Recently, Columbia University looked at the experiences of 226,638 people across Asia, Europe and North America. The study found incidences of depression and anxiety across all regions on account of the deterioration of relationships and the distancing due to the pandemic. Other studies have shown how a lack of communication with employees results in anxiety, which is known to decrease work performance, reduce job satisfaction, and negatively affect interpersonal relationships at work.
“A lack of vision for post-pandemic work puts talent at risk. Teams should share frequently what works and what doesn’t, and companies should listen actively,” Pandit said.
Nair of Pretty Geeky believes his employees could be just as productive working from home, but Nair, himself, can’t wait to get back to an office.
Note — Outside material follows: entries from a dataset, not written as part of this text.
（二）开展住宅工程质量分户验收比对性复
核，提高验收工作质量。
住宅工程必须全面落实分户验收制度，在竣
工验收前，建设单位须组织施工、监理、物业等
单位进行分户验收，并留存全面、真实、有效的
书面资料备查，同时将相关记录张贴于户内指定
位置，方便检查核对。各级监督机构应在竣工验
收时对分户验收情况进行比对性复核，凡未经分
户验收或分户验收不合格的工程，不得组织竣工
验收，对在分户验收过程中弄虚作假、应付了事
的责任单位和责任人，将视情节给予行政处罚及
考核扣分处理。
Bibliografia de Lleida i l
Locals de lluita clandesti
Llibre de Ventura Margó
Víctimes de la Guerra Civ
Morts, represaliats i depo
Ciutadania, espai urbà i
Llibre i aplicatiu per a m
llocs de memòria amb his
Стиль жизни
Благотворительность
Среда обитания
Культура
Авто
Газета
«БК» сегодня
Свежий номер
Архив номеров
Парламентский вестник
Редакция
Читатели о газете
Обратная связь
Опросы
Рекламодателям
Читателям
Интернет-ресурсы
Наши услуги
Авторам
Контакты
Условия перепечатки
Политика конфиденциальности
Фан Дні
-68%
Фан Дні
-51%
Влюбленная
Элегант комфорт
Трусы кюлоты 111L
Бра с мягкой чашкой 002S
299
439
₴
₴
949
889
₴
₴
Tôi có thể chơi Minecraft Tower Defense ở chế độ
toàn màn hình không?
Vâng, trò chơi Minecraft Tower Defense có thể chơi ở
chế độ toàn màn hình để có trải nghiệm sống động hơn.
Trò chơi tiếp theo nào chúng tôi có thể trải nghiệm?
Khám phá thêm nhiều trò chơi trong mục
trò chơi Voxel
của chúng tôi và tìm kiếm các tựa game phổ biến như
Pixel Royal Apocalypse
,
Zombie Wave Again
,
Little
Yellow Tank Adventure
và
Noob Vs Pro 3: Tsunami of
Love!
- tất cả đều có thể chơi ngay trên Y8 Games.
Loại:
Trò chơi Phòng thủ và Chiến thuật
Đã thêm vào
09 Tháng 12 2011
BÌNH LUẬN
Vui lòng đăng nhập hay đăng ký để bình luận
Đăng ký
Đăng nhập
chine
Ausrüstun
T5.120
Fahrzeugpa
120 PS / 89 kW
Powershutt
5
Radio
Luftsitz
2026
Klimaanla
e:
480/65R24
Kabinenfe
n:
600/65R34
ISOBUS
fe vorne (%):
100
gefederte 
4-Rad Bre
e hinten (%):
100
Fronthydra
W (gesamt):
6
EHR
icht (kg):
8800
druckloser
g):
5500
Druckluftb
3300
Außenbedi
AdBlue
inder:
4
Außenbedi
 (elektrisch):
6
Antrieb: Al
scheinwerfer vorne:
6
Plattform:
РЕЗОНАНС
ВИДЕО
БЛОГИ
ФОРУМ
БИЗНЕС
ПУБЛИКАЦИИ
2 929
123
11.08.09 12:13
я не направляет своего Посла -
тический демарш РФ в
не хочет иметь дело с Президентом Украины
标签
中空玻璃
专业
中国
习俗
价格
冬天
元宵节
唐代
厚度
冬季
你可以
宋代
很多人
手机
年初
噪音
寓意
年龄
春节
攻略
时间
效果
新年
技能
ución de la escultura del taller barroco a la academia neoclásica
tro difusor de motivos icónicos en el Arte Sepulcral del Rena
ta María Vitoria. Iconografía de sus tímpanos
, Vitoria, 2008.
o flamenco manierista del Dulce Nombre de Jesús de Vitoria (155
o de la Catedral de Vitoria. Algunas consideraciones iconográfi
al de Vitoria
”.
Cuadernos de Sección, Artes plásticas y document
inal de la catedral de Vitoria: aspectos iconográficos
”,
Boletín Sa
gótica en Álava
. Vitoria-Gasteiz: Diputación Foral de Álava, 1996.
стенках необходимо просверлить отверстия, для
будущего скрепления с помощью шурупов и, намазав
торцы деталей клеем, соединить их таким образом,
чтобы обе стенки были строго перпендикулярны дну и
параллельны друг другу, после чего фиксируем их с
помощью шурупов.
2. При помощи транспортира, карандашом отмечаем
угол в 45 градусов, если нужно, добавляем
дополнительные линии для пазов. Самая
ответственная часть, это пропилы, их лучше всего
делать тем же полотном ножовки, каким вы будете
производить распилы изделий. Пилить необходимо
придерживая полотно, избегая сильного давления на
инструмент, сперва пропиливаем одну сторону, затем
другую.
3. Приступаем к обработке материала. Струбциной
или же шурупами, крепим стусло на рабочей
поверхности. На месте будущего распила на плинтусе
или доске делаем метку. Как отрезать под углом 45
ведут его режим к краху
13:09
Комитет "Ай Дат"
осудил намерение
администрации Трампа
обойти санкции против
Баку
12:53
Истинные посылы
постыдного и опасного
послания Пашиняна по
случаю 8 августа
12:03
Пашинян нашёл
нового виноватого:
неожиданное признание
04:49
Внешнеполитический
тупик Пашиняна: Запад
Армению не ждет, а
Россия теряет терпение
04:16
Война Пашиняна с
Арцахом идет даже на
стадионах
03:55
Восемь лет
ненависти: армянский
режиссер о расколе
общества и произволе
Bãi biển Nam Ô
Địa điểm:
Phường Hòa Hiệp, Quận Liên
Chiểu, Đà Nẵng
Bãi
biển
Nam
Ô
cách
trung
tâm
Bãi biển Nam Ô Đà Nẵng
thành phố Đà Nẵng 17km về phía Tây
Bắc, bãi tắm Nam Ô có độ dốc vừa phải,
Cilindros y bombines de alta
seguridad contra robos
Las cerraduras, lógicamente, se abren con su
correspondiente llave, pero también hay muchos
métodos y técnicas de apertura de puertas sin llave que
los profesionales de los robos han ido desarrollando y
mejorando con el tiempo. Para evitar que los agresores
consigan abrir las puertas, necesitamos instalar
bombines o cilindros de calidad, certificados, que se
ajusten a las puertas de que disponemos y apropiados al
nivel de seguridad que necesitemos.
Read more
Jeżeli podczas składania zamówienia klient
CEO and managing partner of advertising firm L&K Saatchi & Saatchi until 2019 – where his “office was like a lounge” -- Nair isn’t at all thrilled about going back to working at his dining table due to the second lockdown in Maharashtra. “At home, people will always talk to you when you’re on a business call.”
Space Matrix, a multinational design consultancy headquartered in Singapore, recently set up an experience centre in their Gurugram office to showcase new features that can be incorporated into the design of workspaces.
“‘Work’ isn’t the operative word when it comes to designing office spaces now,” says Akshay Lakhanpal, CEO, Space Matrix, India. The beta lab – as this space is called -- also allows clients to get an idea of how a contactless design might work: with features like a café that employees need not queue up at (orders can be placed on phones), remote-parking access, touchless sign-ins and so on.
Having got a taste of WFH, many executives now want to work in an environment that offers the sort of comfort that home does, he said. For those who cannot take work home, his company has found ways to bring a little touch of home to work: by introducing multisensory experiences like music and fragrance.
“Over the past year many organisations have made design changes for better air circulation; placing acrylic partitions between individuals; positioning workspaces to allow for six-feet distance between individuals. But this is all so new, how efficiently it works, remains to be seen,” Kothari said.